Pendant que je me prenais pour mon grand-père au volant de sa Dauphine tournant autour des branches du tilleul, ma grand-mère lui demandait pourquoi il revenait plus tôt que prévu. Sa réponse m’échappa. Il était question de changement de villes, je crois. Peu m’importait. J’étais lui là-haut. Avec mes valises à échantillons de couteaux Maritaux — « le couteau qu’il vous faut » —, je sillonnais mon arbre et m’arrêtai à toutes les quincailleries des feuilles argentées, quand, emporté par mon élan, je faillis tomber et lâchai la petite voiture.
Je descendis en veillant à mes prises. L’une des roues de la Dinky-Toy luisait dans l’herbe. Ma main allait se refermer dessus quand ma grand-mère s’écria « J’aimerais bien le voir, ce programme ».

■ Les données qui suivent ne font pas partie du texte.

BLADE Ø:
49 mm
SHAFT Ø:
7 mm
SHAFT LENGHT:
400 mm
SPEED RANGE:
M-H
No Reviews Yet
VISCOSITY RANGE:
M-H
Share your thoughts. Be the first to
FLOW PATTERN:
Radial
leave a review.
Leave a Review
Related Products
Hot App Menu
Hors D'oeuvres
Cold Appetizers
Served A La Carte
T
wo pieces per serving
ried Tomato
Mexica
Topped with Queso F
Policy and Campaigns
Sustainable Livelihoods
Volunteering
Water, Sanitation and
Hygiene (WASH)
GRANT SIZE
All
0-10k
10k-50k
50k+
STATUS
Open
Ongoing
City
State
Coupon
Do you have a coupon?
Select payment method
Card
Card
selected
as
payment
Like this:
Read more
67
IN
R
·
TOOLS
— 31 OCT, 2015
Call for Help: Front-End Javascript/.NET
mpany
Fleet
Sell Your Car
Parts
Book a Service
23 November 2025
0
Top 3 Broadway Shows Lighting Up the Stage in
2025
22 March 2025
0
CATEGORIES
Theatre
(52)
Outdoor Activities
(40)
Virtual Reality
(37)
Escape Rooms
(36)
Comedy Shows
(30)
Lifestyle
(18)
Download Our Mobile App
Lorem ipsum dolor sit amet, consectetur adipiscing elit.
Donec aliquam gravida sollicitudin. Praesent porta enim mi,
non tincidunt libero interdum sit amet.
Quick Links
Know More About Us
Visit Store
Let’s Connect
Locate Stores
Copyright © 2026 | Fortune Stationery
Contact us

Sa silhouette se détachait debout contre la fenêtre, face à celle de mon grand-père, assis. Il me montrait parfois ses couteaux bien rangés dans leurs étuis et l’envie de les revoir me prit. Je me détournai et fonçai vers la Dauphine, la vraie. Il ne m’en voudrait pas de mon impatience. J’ouvris la portière qu’il n’avait pas fermée à clef. Inutile : ici, le facteur distribuait les allocations familiales pendant sa tournée, sa besace remplie de billets de banque.
J’attrapai la première valise et appuyai sur les fermoirs. Clic-clac. Sous un tissu bleu à fleurs en tapon, je découvris les couteaux bien rangés dans leurs étuis. Leurs lames luisaient. Pour la première fois, je les voyais sans lui. L’envie d’en prendre un et de le garder me démangea la main. Hypnotisé, j’hésitai.
— À table !
Pour refermer la valise, je dus appuyer comme un ours : le tissu épais prenait de la place.
— J’arrive ! m’écriai-je en me précipitant, ma Dinky-Toy à la main.
18 juillet 1957
Grand-père repartit le lendemain matin. Le ronronnement du moteur me réveilla, engourdi de sommeil dans ma couverture entre les bras de l’arbre.
— Ohé, du tilleul ! s’écria ma grand-mère. Ton grand-père s’en va.
Je passai une tête entre les feuilles. En bas, elle me souriait. Ses doigts serraient son fameux carnet rouge qui ne la quittait pas et où elle notait ses recettes, les listes de courses et mille autres choses inutiles d’adulte. À côté d’elle, mon grand-père agitait la main et ses yeux regardaient encore à travers moi. Ses traits tirés montraient assez qu’il avait passé une mauvaise nuit, grand-mère avait dû lui remonter les bretelles (je ne sais pas ce qu’il trafiquait pendant ses tournées, mais il ne se contentait certainement pas de présenter ses couteaux aux quincaillers).
Je lui rendis son salut. Il sourit à nouveau (mais était-ce à moi ?), trottina en claudiquant jusqu’à la voiture et démarra en trombe.
Dix heures sonnèrent au clocher. Dans une heure, Mathilde disparaîtrait.
Et c’était la dernière fois que je voyais mon grand-père.